*Listed entries*.

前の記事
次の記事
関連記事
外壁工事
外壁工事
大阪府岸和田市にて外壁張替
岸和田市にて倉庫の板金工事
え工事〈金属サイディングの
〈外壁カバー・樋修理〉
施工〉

==

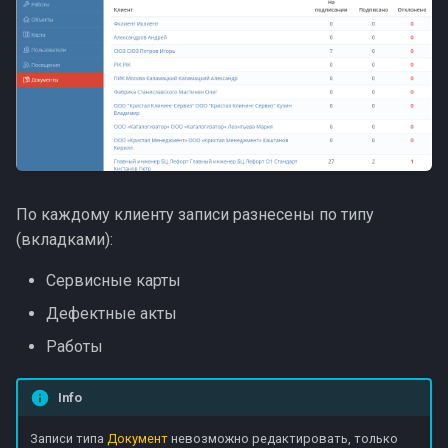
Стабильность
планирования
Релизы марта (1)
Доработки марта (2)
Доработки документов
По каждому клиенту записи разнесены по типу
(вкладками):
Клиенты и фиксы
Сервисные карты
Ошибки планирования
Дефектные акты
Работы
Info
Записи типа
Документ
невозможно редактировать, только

*Exercise*.
Copy out the lines of the material from the one containing "Стабильность" through the one containing "невозможно редактировать, только", both included, with every line kept as it appears.

*Response box*.
Стабильность
планирования
Релизы марта (1)
Доработки марта (2)
Доработки документов
По каждому клиенту записи разнесены по типу
(вкладками):
Клиенты и фиксы
Сервисные карты
Ошибки планирования
Дефектные акты
Работы
Info
Записи типа
Документ
невозможно редактировать, только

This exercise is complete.